◆ EXTRACTED TEXT:
────────────────────

← Back to all posts
Tutorial PostgreSQL

Common Table Expressions in PostgreSQL: A Complete Guide

By Tech TeamEngineeringJanuary 25, 202615 min read

If you've ever written a SQL query so nested that you lost track of which subquery was which, Common Table Expressions (CTEs) are about to become your new best friend. They're one of PostgreSQL's most powerful features for writing readable, maintainable SQL.

What Are Common Table Expressions?

A Common Table Expression, or CTE, is a temporary named result set that you define within a query. Think of it as creating a temporary view that exists only for the duration of that single query. You define CTEs using the WITH keyword.

Here's the basic syntax:

WITH cte_name AS (
    SELECT column1, column2
    FROM some_table
    WHERE condition
)
SELECT *
FROM cte_name;

The query inside the parentheses runs first, and its results become available under the name you specified. You can then reference that name in your main query as if it were a regular table.

Why Use CTEs?

1. Improved Readability

Compare these two approaches for finding customers who spent more than the average order amount:

Without CTE (nested subquery):

SELECT c.name, c.email, o.total
FROM customers c
JOIN orders o ON c.id = o.customer_id
WHERE o.total > (
    SELECT AVG(total)
    FROM orders
    WHERE created_at > '2025-01-01'
);

With CTE:

WITH avg_order AS (
    SELECT AVG(total) AS average_total
    FROM orders
    WHERE created_at > '2025-01-01'
)
SELECT c.name, c.email, o.total
FROM customers c
JOIN orders o ON c.id = o.customer_id
CROSS JOIN avg_order
WHERE o.total > avg_order.average_total;

The CTE version is longer, but it clearly separates the logic: first we calculate the average, then we use it. When queries get more complex, this separation becomes invaluable.

2. Reusing Results Multiple Times

CTEs really shine when you need to reference the same derived data multiple times:

WITH monthly_sales AS (
    SELECT
        DATE_TRUNC('month', order_date) AS month,
        SUM(total) AS revenue
    FROM orders
    GROUP BY DATE_TRUNC('month', order_date)
)
SELECT
    month,
    revenue,
    LAG(revenue) OVER (ORDER BY month) AS previous_month,
    revenue - LAG(revenue) OVER (ORDER BY month) AS growth
FROM monthly_sales
ORDER BY month;

Without a CTE, you'd either repeat the aggregation logic or nest subqueries within subqueries.

────────────────────

[Page-level text extractions]
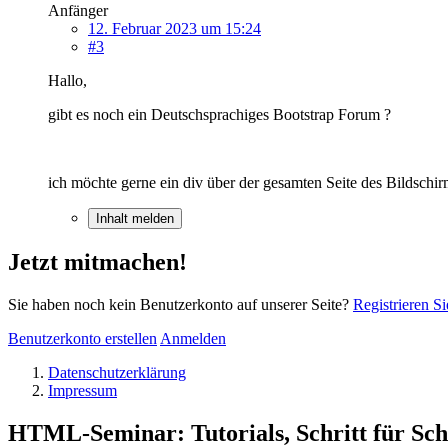
Anfänger
12. Februar 2023 um 15:24
#3
Hallo,
gibt es noch ein Deutschsprachiges Bootstrap Forum ?
ich möchte gerne ein div über der gesamten Seite des Bildsch
Inhalt melden
Jetzt mitmachen!
Sie haben noch kein Benutzerkonto auf unserer Seite?
Registrieren Si
Benutzerkonto erstellen
Anmelden
Datenschutzerklärung
Impressum
HTML-Seminar: Tutorials, Schritt für Schr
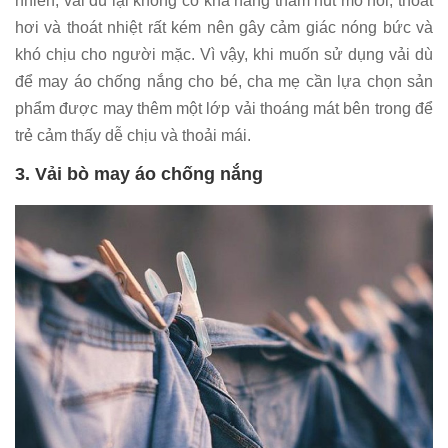
nhiên, vải dù lại không có khả năng thấm hút mồ hôi, thoát
hơi và thoát nhiệt rất kém nên gây cảm giác nóng bức và
khó chịu cho người mặc. Vì vậy, khi muốn sử dụng vải dù
để may áo chống nắng cho bé, cha mẹ cần lựa chọn sản
phẩm được may thêm một lớp vải thoáng mát bên trong để
trẻ cảm thấy dễ chịu và thoải mái.
3. Vải bò may áo chống nắng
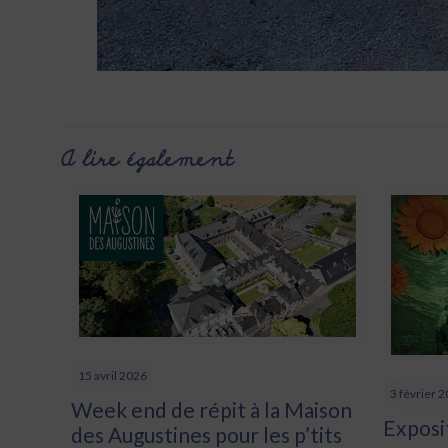
A lire également
15 avril 2026
3 février 
Week end de répit à la Maison
Exposit
des Augustines pour les p’tits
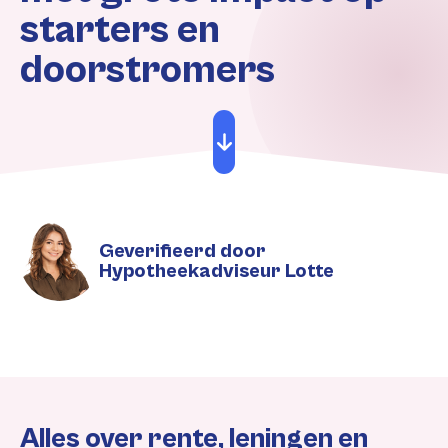
starters en
doorstromers
Geverifieerd door
Hypotheekadviseur Lotte
Alles over rente, leningen en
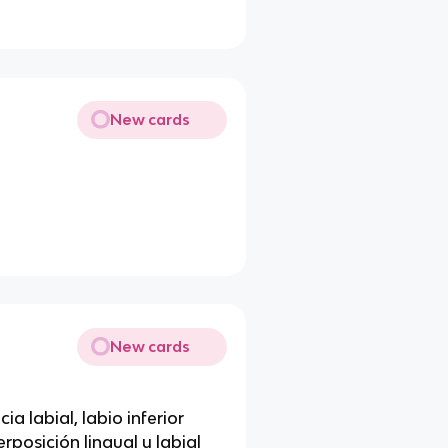
New cards
New cards
a labial, labio inferior
rposición lingual y labial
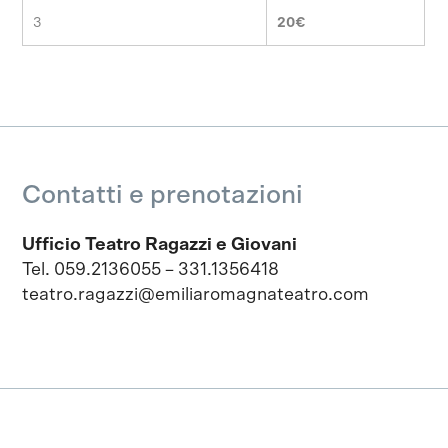
3
20€
Contatti e prenotazioni
Ufficio Teatro Ragazzi e Giovani
Tel. 059.2136055 – 331.1356418
teatro.ragazzi@emiliaromagnateatro.com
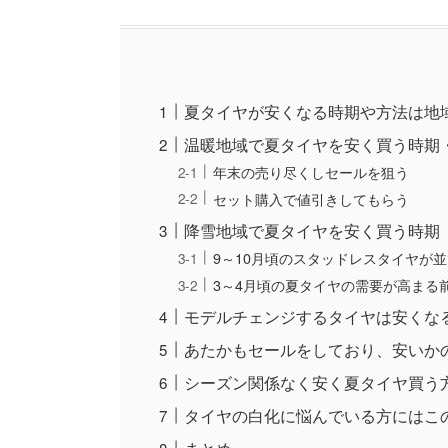
夏タイヤが安くなる時期や方法は地
温暖地域で夏タイヤを安く買う時期
年末の売り尽くしセールを狙う
セット購入で値引きしてもらう
降雪地域で夏タイヤを安く買う時期
9～10月頃のスタッドレスタイヤが
3～4月頃の夏タイヤの需要が高まる
モデルチェンジするタイヤは安くな
あたかもセールをしており、安いか
シーズン関係なく安く夏タイヤ買う
タイヤの白化に悩んでいる方にはこ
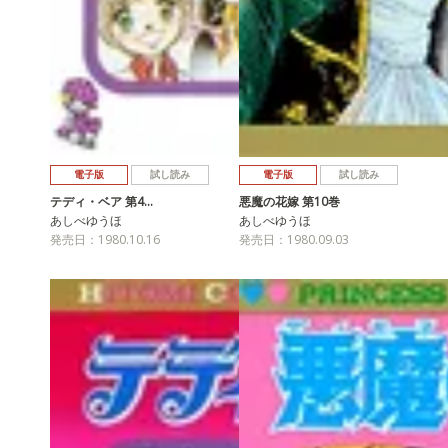
電子版
試し読み
電子版
試し読み
テディ・ベア 第4…
悪魔の花嫁 第10巻
あしべゆうほ
あしべゆうほ
発売日：1980.10.16
発売日：1980.09.03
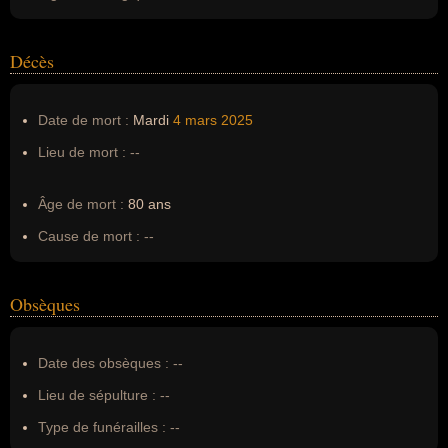
Décès
Date de mort :
Mardi
4 mars
2025
Lieu de mort :
--
Âge de mort :
80 ans
Cause de mort :
--
Obsèques
Date des obsèques :
--
Lieu de sépulture :
--
Type de funérailles :
--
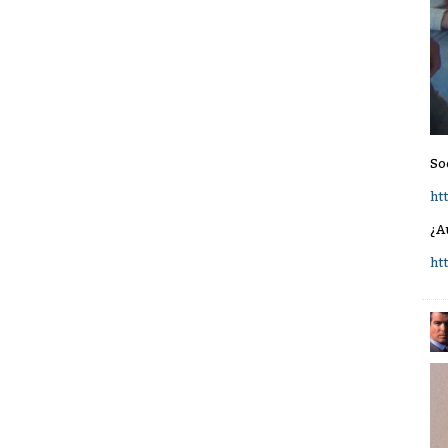
So
ht
¿A
ht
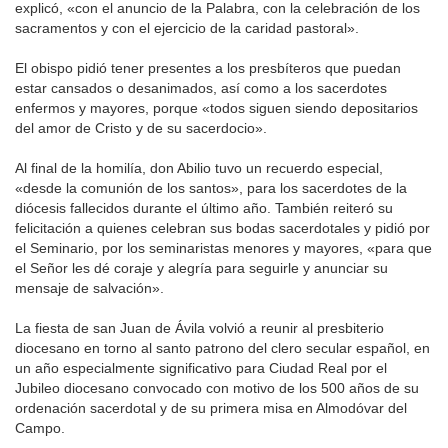
explicó, «con el anuncio de la Palabra, con la celebración de los
sacramentos y con el ejercicio de la caridad pastoral».
El obispo pidió tener presentes a los presbíteros que puedan
estar cansados o desanimados, así como a los sacerdotes
enfermos y mayores, porque «todos siguen siendo depositarios
del amor de Cristo y de su sacerdocio».
Al final de la homilía, don Abilio tuvo un recuerdo especial,
«desde la comunión de los santos», para los sacerdotes de la
diócesis fallecidos durante el último año. También reiteró su
felicitación a quienes celebran sus bodas sacerdotales y pidió por
el Seminario, por los seminaristas menores y mayores, «para que
el Señor les dé coraje y alegría para seguirle y anunciar su
mensaje de salvación».
La fiesta de san Juan de Ávila volvió a reunir al presbiterio
diocesano en torno al santo patrono del clero secular español, en
un año especialmente significativo para Ciudad Real por el
Jubileo diocesano convocado con motivo de los 500 años de su
ordenación sacerdotal y de su primera misa en Almodóvar del
Campo.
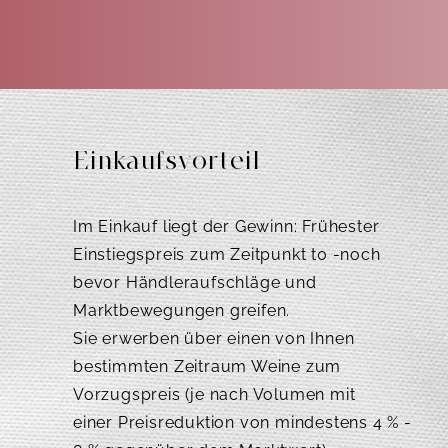
Einkaufsvorteil
Im Einkauf liegt der Gewinn: Frühester
Einstiegspreis zum Zeitpunkt t0 -noch
bevor Händleraufschläge und
Marktbewegungen greifen.
Sie erwerben über einen von Ihnen
bestimmten Zeitraum Weine zum
Vorzugspreis (je nach Volumen mit
einer Preisreduktion von mindestens 4 % -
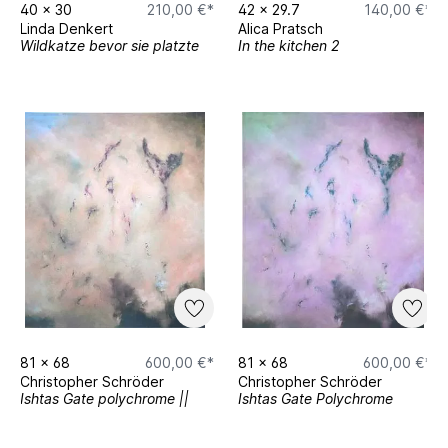
40
x
30
210,00 €*
42
x
29.7
140,00 €*
Linda Denkert
Alica Pratsch
Wildkatze bevor sie platzte
In the kitchen 2
81
x
68
600,00 €*
81
x
68
600,00 €*
Christopher Schröder
Christopher Schröder
Ishtas Gate polychrome ||
Ishtas Gate Polychrome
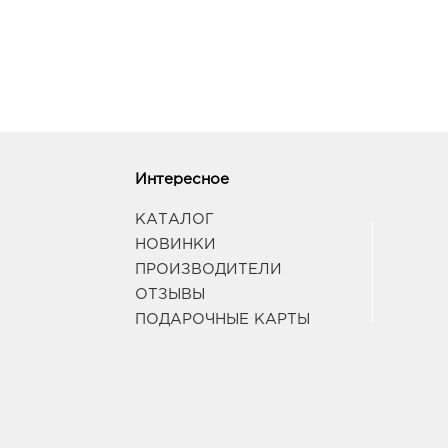
Интересное
КАТАЛОГ
НОВИНКИ
ПРОИЗВОДИТЕЛИ
ОТЗЫВЫ
ПОДАРОЧНЫЕ КАРТЫ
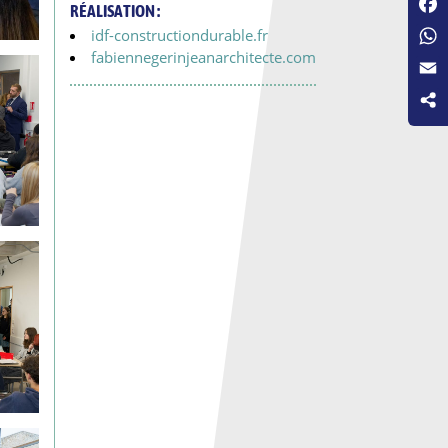
RÉALISATION :
Fac
idf-constructiondurable.fr
fabiennegerinjeanarchitecte.com
Wha
Emai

────────────────────

◆ TASK STATEMENT:
Write the next part of the PostgreSQL guide on Common Table Expressions, beginning immediately after its final sentence.

◆ OUTPUT OF THE EXERCISE:
3. Chaining Multiple CTEs

You can define multiple CTEs and have them reference each other:

WITH
active_users AS (
    SELECT id, name, email
    FROM users
    WHERE last_login > NOW() - INTERVAL '30 days'
),
user_orders AS (
    SELECT
        u.id,
        u.name,
        COUNT(o.id) AS order_count,
        SUM(o.total) AS total_spent
    FROM active_users u
    LEFT JOIN orders o ON u.id = o.customer_id
    GROUP BY u.id, u.name
),
user_segments AS (
    SELECT
        *,
        CASE
            WHEN total_spent > 1000 THEN 'high_value'
            WHEN total_spent > 100 THEN 'medium_value'
            ELSE 'low_value'
        END AS segment
    FROM user_orders
)
SELECT segment, COUNT(*), AVG(total_spent)
FROM user_segments
GROUP BY segment;

Each CTE builds on the previous one, creating a clear data transformation pipeline.

Recursive CTEs: The Real Superpower

The WITH RECURSIVE syntax unlocks queries that would be impossible with standard SQL. Recursive CTEs can reference themselves, allowing you to traverse hierarchical data or generate series.

Traversing a Hierarchy

Consider an employees table where each employee has a manager:

CREATE TABLE employees (
    id SERIAL PRIMARY KEY,
    name TEXT,
    manager_id INTEGER REFERENCES employees(id)
);

To find all employees under a specific manager, including indirect reports:

WITH RECURSIVE org_chart AS (
    -- Base case: start with the manager
    SELECT id, name, manager_id, 1 AS depth
    FROM employees
    WHERE id = 42

    UNION ALL

    -- Recursive case: find direct reports of people we've found
    SELECT e.id, e.name, e.manager_id, oc.depth + 1
    FROM employees e
    JOIN org_chart oc ON e.manager_id = oc.id
)
SELECT * FROM org_chart ORDER BY depth, name;

The query first selects the starting point (base case), then repeatedly joins to find more rows (recursive case) until no new rows are found.

Generating a Date Series

Need a row for every day in a range?

WITH RECURSIVE date_series AS (
    SELECT DATE '2025-01-01' AS date

    UNION ALL

    SELECT date + INTERVAL '1 day'
    FROM date_series
    WHERE date < DATE '2025-12-31'
)
SELECT * FROM date_series;

This generates 365 rows, one for each day of 2025. (Note: PostgreSQL's generate_series() function is often better for this specific use case, but recursive CTEs work when you need more complex logic.)

Finding Paths in a Graph

For a table of connections between nodes:

WITH RECURSIVE paths AS (
    SELECT
        start_node,
        end_node,
        ARRAY[start_node, end_node] AS path,
        1 AS hops
    FROM connections
    WHERE start_node = 'A'

    UNION ALL

    SELECT
        p.start_node,
        c.end_node,
        p.path || c.end_node,
        p.hops + 1
    FROM paths p
    JOIN connections c ON p.end_node = c.start_node
    WHERE NOT c.end_node = ANY(p.path)  -- Prevent cycles
      AND p.hops < 10  -- Limit depth
)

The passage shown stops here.